Today is Holy Innocents Day on the Church calendar – where we remember the slaughter of babies by Herod in his pursuit of security, power and control, no matter what the cost was to his people. The day, somewhat helpfully, falls at a time of year when many of us have time to think of the things we have lost in 2021: the things of beauty and things that were tarnished, the things or people we have loved that have altered in some way, or situations that have been changed forever. For me, this day takes on new meaning as a new(ish) parent. This time last year, we were in the hospital in a nail-biting four-hour ritual of blood pressure checks— just seeing if it would be the day we would meet our daughter, and it would be so much earlier than what we expected. I remember all the fear that accompanied that. This year, I have seen many dear friends miscarry, stood by families who have lost their babies in infancy through sickness, prematurity or tragedy. I have stood by parents losing children – something that at any age feels deeply wrong in the order of things.

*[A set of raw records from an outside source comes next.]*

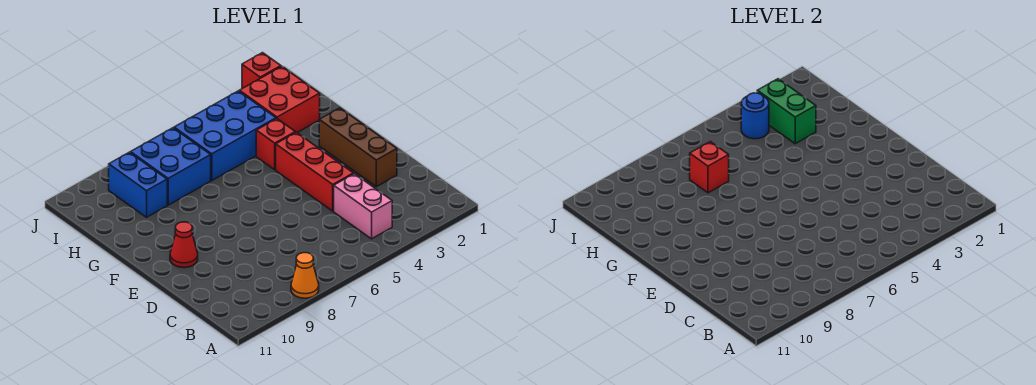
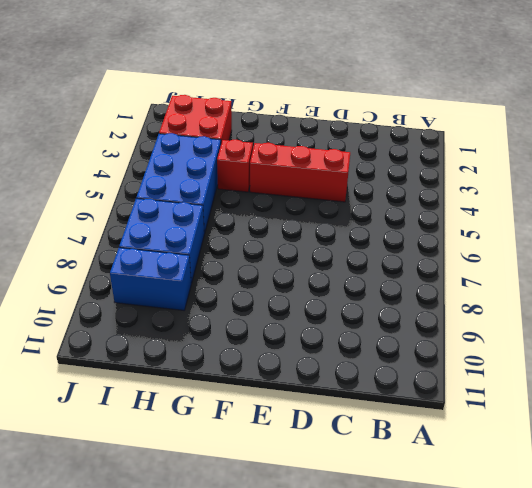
none -> orange 1x1 cone [291,253,319,298]
none -> pink 1x2 brick [334,174,392,239]
none -> brown 1x3 brick [319,108,397,187]

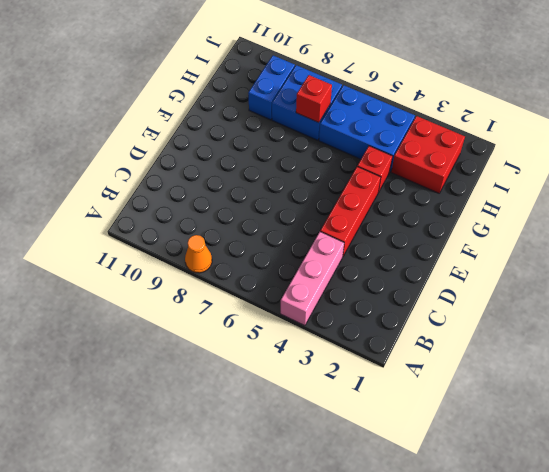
pink 1x3 brick [280,232,344,326] -> pink 1x2 brick [334,174,392,239]
none -> brown 1x3 brick [319,108,397,187]
none -> red 1x1 cone [170,222,198,268]
none -> red 1x1 brick [242,53,281,88]

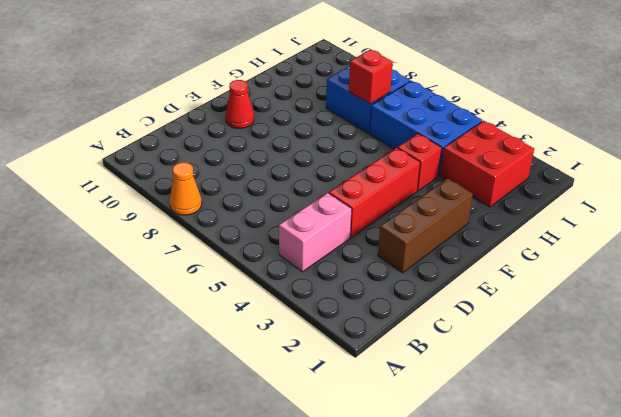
none -> blue 1x2 brick [109,152,167,217]
none -> red 1x1 brick [242,53,281,88]
none -> green 1x2 brick [757,79,816,144]

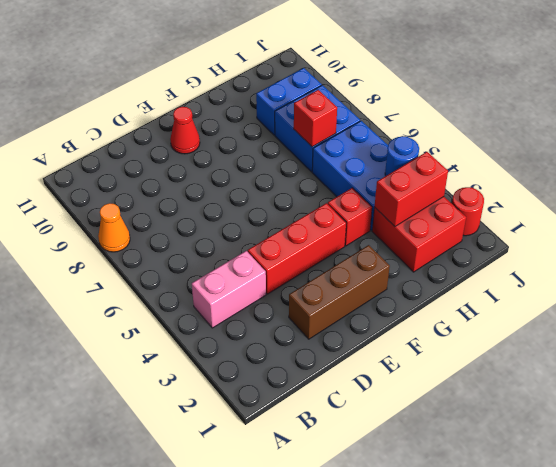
red 1x2 brick [375,152,448,226] -> green 1x2 brick [757,79,816,144]
red 1x1 round brick [452,187,484,236] -> red 1x1 brick [242,53,281,88]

We are a culture adept at pushing away grief and sanitizing it: we rarely tend the bodies of our family members after death; we cover the dirty earth around a graveside with nice green plastic grass. Caskets are often absent from funerals in favor of a memorial service; mourning periods are generally not adopted by the people at large. We have become so adept at making death a part of life that we can easily forget that this is not how it was meant to be. God created us to walk in the garden of His presence forever, choosing a life of tending and gardening, fellowship and beauty.

I pray today that you would find time to mourn the things of 2021 that have broken your heart, just as Rachel wept for her children. I also pray that you would remember that the Christ Child, the Immanuel, the God in the neighborhood who hears your weeping, calls you to walk and talk with Him in the garden that He may bind up your broken heart, and pour the oil of gladness into your mourning (Isaiah 61).